TYL: It has survived in the sense that among Tibetans living in exile there is a thriving Buddhist culture of monasteries. However, this culture is very threatened in Tibet. Lots of monasteries have been targeted, demolished, basically emptied of monks down from thousands of monks to just a handful in some of the most important monasteries. It’s been devastating and has been even worse in the last two years. In exile, despite the fact we are cut off from some of the most important holy sites, we have kept the integrity of that going. But the survival of this worldview inside of Tibet is very much in the balance. As for the shamanic tradition in the book, it comes from the ancient animist tradition of having oracles, of having gods living in the land. This definitely predates the arrival of Buddhism and was subsumed or absorbed into Tibetan Buddhism. It’s not the version of Buddhism that has transferred to the west. But for Tibetans, the connection with the land is ancient and inextricably tied into our world view. It just cannot be disconnected and that’s why it is so painful to be exiled from our land.
IJ: Exile and loss; longing and sorrow — these feelings continue through the generations in the novel and in life. How can Tibetan exiles heal in their new homes? Has writing the book helped you with generational healing?
TYL: Healing is a lot like pain. There are some elements in which we can share and recognize. There are some things we can do together, recognizing what we have in common in terms of experience. And yet, like pain, it’s very individual and I wouldn’t dream of prescribing a path to healing for a group that is as varied and diverse as Tibetans. In terms of Canada being the new home for a good number of Tibetans, it is a home, but it’s complex. For any exile community, the idea of this new country they live in is always going to be laced with the home they lost and still yearn for. The original expulsion, the original loss, the shock of that loss remains in all of us in different ways. It has a real implication in terms of mental health and strategies for how we take care of each other and how we relate to Canada.

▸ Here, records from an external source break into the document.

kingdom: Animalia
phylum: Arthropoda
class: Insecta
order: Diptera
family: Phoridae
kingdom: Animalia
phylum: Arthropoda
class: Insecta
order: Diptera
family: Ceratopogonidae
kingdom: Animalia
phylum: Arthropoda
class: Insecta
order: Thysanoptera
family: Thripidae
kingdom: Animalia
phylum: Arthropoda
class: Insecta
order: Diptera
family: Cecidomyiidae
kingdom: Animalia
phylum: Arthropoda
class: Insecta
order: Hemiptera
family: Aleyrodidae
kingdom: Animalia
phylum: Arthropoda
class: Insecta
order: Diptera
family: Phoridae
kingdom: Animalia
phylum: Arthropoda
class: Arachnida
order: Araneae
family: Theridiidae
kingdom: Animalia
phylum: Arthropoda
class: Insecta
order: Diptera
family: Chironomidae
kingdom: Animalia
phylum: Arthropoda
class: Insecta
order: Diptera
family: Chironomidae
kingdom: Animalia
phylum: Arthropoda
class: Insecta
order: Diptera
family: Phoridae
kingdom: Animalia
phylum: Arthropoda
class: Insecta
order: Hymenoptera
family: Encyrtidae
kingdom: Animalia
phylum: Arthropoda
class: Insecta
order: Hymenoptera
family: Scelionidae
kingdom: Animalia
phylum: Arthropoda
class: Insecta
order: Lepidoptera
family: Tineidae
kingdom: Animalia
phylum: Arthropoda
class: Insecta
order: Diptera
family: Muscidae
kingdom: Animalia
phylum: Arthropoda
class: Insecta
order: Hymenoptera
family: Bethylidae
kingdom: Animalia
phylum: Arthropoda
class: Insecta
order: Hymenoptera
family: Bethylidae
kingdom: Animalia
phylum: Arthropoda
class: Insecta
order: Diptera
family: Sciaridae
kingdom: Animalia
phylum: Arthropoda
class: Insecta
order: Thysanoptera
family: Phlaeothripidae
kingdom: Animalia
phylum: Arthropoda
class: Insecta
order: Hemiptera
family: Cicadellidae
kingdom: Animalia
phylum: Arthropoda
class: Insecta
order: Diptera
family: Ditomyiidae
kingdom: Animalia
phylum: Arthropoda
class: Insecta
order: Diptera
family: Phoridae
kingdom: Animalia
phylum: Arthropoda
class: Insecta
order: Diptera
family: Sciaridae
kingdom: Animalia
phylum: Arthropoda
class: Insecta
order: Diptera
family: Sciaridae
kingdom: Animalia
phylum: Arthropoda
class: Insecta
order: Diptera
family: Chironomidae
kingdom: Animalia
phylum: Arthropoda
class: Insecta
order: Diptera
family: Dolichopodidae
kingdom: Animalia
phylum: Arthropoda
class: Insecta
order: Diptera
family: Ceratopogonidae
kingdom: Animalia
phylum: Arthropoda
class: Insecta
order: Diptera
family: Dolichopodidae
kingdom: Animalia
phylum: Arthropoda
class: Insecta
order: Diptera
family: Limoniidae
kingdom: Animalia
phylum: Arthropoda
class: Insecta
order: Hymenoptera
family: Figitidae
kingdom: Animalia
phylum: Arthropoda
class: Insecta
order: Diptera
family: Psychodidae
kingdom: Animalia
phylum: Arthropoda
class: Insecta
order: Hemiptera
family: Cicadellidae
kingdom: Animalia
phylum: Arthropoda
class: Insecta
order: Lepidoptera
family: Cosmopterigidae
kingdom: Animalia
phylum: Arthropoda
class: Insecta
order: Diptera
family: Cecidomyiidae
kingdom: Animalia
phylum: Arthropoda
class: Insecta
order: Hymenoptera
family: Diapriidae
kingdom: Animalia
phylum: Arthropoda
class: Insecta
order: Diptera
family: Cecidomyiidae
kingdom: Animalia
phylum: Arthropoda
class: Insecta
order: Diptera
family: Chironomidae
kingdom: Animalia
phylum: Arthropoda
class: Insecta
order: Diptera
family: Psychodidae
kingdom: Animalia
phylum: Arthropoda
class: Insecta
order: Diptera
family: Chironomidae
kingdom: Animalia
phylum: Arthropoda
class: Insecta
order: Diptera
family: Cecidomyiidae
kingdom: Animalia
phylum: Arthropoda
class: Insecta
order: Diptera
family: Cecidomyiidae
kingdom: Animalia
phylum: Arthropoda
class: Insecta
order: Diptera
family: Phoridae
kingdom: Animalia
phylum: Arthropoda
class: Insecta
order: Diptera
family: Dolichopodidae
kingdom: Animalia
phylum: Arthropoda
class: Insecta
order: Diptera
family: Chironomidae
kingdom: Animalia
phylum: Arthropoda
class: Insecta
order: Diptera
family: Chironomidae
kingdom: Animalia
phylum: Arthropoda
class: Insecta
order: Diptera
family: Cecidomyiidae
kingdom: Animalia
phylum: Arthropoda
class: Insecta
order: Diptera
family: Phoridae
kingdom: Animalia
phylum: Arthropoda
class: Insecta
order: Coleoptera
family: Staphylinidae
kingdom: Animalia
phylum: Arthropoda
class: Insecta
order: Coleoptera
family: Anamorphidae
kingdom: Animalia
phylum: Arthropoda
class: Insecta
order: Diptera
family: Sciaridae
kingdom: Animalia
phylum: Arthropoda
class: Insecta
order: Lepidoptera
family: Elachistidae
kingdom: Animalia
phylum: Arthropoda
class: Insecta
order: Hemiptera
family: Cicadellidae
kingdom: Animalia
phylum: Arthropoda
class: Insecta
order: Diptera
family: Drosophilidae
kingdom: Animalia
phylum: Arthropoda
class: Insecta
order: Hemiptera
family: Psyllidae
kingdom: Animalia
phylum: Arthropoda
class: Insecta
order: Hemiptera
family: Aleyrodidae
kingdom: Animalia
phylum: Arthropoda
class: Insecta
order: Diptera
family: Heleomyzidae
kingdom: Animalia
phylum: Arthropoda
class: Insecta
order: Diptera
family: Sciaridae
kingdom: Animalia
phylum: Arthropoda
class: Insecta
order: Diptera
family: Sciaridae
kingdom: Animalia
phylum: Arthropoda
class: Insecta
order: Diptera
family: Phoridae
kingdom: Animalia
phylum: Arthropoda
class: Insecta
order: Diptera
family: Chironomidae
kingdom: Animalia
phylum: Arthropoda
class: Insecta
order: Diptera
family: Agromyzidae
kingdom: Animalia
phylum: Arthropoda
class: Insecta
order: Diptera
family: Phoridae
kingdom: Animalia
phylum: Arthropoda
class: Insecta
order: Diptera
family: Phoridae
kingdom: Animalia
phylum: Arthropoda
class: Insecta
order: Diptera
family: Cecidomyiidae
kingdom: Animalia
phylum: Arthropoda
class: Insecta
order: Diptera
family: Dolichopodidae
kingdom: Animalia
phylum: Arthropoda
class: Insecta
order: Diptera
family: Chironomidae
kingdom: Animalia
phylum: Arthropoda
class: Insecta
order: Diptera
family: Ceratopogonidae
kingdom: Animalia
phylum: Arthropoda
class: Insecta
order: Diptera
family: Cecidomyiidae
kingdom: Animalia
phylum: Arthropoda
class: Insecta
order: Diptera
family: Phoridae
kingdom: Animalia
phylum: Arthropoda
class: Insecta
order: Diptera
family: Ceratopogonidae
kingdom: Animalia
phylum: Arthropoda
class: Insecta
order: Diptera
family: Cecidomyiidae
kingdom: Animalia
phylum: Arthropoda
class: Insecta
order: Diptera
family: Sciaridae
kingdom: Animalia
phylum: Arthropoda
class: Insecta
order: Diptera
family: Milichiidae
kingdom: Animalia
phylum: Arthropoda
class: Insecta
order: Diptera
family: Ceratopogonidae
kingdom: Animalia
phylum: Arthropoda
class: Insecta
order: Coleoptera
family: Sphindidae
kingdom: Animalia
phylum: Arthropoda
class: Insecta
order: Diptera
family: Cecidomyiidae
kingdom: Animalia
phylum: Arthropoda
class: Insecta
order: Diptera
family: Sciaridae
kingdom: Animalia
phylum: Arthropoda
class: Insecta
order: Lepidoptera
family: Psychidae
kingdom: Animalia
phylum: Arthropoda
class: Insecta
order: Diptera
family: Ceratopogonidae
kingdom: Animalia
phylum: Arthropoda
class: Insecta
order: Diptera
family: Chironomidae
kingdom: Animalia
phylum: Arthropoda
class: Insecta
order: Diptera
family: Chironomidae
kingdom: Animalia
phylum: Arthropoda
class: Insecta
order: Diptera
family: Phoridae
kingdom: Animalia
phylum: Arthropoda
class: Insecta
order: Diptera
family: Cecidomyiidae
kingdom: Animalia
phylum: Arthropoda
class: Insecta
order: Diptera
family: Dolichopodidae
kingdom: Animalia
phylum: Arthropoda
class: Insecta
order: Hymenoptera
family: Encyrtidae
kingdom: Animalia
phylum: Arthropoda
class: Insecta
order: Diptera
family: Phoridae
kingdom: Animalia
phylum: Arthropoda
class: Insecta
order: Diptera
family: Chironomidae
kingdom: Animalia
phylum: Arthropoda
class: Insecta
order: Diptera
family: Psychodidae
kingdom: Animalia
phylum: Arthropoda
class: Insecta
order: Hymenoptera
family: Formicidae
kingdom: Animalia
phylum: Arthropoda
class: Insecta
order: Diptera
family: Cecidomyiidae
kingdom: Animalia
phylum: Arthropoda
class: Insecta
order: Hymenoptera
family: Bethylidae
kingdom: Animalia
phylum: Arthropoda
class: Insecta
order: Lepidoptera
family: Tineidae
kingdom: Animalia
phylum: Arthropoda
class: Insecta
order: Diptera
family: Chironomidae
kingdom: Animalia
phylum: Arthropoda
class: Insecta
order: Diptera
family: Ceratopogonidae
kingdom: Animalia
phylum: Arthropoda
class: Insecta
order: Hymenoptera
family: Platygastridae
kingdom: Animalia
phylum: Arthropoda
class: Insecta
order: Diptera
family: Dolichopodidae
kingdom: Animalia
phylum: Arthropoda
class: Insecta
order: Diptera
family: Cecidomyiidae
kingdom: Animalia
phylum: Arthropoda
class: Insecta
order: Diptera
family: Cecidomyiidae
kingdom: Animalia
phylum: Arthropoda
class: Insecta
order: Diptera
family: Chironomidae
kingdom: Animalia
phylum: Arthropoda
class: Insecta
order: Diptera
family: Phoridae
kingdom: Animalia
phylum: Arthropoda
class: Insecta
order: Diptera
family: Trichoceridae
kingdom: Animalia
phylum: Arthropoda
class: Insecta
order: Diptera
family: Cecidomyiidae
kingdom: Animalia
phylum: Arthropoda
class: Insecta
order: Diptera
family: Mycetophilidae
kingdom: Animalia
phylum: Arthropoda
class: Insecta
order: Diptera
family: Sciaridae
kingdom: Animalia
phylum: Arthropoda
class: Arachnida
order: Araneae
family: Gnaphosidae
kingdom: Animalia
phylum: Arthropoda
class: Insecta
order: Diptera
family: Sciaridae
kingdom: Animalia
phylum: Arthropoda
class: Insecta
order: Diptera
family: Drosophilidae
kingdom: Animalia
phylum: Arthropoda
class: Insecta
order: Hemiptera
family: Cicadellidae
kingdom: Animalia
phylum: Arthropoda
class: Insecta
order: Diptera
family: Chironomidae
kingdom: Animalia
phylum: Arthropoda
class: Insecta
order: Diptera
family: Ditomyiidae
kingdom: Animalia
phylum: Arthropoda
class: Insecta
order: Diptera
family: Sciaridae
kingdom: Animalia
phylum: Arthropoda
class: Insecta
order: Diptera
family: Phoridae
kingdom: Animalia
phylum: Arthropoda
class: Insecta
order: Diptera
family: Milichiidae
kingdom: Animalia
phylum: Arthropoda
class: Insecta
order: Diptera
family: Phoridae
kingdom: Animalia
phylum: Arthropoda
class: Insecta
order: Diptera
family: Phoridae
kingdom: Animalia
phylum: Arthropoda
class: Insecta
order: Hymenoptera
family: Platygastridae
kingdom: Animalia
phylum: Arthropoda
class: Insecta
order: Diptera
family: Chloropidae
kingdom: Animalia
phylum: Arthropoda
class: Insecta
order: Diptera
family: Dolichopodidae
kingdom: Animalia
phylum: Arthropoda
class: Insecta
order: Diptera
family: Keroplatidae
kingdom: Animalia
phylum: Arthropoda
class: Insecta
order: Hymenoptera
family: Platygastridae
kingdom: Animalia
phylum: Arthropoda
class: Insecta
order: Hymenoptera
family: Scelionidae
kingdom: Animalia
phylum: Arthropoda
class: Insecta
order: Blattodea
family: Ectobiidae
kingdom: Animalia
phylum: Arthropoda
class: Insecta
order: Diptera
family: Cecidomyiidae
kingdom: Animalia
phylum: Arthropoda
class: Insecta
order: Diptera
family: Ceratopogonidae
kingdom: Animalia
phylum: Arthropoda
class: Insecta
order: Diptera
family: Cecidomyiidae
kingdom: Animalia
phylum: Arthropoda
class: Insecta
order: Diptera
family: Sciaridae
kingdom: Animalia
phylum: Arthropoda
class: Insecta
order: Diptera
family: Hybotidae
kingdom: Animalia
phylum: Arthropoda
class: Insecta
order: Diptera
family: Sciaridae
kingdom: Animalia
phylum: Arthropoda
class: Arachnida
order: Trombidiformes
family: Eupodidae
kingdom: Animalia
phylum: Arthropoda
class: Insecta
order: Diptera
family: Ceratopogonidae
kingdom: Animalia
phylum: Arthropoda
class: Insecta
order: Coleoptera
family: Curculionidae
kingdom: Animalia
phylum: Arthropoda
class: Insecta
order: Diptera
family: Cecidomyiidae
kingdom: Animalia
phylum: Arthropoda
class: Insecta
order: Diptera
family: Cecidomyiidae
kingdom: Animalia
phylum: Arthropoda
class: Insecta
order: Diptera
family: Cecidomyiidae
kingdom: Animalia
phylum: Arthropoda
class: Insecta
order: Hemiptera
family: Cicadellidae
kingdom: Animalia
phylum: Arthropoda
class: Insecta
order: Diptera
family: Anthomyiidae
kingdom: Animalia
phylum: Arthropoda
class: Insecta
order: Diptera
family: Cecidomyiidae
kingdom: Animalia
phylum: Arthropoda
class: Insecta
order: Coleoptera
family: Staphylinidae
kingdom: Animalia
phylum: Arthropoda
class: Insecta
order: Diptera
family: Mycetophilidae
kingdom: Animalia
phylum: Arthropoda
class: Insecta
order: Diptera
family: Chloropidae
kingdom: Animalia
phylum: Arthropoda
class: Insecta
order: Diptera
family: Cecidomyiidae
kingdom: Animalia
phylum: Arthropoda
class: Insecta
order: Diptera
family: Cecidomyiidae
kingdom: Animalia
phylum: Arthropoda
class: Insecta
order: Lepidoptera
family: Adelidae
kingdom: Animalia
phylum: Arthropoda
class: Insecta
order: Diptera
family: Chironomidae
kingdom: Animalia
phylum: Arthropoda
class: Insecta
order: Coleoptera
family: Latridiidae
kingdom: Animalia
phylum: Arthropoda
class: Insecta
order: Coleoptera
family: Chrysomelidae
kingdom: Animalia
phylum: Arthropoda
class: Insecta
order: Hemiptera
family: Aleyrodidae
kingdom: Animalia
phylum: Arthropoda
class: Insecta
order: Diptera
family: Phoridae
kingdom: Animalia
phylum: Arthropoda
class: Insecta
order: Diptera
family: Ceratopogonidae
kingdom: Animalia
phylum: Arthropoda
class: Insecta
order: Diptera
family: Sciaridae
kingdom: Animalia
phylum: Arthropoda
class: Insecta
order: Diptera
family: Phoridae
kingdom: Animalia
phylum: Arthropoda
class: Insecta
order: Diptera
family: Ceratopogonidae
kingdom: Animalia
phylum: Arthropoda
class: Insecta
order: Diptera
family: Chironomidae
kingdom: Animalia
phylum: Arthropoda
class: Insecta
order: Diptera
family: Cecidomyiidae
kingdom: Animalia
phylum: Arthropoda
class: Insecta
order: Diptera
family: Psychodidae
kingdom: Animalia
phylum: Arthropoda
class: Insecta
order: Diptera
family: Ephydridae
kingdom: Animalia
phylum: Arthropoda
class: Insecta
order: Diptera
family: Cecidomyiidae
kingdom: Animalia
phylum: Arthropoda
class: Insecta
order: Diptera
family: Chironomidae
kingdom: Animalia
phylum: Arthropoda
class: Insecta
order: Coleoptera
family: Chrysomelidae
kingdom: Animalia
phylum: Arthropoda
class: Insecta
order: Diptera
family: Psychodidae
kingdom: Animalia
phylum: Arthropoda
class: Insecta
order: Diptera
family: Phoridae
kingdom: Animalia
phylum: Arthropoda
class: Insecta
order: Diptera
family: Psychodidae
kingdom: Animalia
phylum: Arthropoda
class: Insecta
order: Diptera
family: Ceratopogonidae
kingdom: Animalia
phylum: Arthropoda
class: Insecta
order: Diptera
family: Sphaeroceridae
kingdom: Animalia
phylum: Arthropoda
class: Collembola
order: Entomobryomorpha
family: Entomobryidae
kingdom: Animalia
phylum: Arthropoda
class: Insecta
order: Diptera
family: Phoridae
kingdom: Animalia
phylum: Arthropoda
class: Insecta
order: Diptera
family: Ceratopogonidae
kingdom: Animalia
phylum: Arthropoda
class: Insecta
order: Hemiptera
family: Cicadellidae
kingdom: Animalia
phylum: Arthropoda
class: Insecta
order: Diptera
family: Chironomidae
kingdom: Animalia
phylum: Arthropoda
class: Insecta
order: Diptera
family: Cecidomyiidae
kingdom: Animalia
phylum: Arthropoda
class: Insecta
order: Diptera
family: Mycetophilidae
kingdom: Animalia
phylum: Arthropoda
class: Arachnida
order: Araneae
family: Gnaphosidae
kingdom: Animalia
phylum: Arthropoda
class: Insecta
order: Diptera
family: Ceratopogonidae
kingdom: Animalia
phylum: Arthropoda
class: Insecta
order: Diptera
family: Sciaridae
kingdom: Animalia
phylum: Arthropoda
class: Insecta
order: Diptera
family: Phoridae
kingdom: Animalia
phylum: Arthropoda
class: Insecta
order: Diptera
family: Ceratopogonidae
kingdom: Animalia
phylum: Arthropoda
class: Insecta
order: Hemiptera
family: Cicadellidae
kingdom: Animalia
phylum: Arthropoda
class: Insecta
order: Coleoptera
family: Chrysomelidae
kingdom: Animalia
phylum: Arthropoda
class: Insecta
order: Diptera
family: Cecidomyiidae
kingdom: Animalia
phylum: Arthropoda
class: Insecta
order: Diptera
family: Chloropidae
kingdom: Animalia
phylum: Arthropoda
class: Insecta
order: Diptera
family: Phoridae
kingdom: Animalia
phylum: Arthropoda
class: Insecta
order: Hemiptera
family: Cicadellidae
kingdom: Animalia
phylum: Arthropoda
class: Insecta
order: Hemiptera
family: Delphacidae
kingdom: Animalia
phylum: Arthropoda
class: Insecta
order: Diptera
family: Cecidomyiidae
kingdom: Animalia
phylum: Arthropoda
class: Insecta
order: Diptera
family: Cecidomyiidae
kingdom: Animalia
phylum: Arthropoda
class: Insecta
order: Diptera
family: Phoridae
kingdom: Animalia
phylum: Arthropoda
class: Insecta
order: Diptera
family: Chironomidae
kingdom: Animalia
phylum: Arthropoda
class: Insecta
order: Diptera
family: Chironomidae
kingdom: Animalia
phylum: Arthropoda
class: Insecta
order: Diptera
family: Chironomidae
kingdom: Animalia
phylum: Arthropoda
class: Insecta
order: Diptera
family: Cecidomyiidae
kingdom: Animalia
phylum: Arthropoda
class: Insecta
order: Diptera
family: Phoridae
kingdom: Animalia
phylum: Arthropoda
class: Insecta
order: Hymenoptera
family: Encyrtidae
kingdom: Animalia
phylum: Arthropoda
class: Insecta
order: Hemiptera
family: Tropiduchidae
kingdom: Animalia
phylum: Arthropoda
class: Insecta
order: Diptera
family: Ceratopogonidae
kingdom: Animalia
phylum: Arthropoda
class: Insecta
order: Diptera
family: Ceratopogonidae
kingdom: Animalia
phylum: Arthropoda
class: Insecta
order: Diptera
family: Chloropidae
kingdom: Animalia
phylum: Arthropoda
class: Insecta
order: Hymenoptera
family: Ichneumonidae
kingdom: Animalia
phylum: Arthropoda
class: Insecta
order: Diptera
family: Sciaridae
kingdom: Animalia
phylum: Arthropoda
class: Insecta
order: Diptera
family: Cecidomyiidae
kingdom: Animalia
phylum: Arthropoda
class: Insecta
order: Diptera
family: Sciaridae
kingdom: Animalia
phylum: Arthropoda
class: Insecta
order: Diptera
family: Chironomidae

What I would wish for is that my readers recognize how complicated the concept of “home” is for immigrants and refugees. It doesn’t look like a single emotion or a single folding into Canada. It’s not a simple story. That displacement doesn’t just happen once. It’s happening over and over again. For the brief moments I have non-Tibetan characters, which is only a few pages, I wanted to convey the way in which Tibetans have to navigate not just colonialism and the effects of colonialism back in Tibet and under Chinese occupation, but also how colonialism gets manifested all around them — in academia, in the art world. There are so many ways in which colonial erasure, colonial silencing and subjugation, humiliation, and degradation are manifested, and we in Canada must examine this ourselves. It’s a hard one to talk about — healing. The wounds that people carry are unique and individual. I target academia specifically because that’s a space of knowledge creation, a space in which discourse is defined and shaped. Some scholars outside of Tibet talk about Tibet and strip it of political concerns. They talk about Tibetans in compartmentalised ways, about one aspect of us. It’s a symptom of an inhumane way of looking at a group. It’s a dehumanising thing for a community, and also politically charged because these scholars get to define what Tibet is, they get to shape knowledge and history. Tibetan people meanwhile traditionally have had so little influence in these institutions. But these days, as more young Tibetan scholars enter this space, I think things are slowly changing for the better.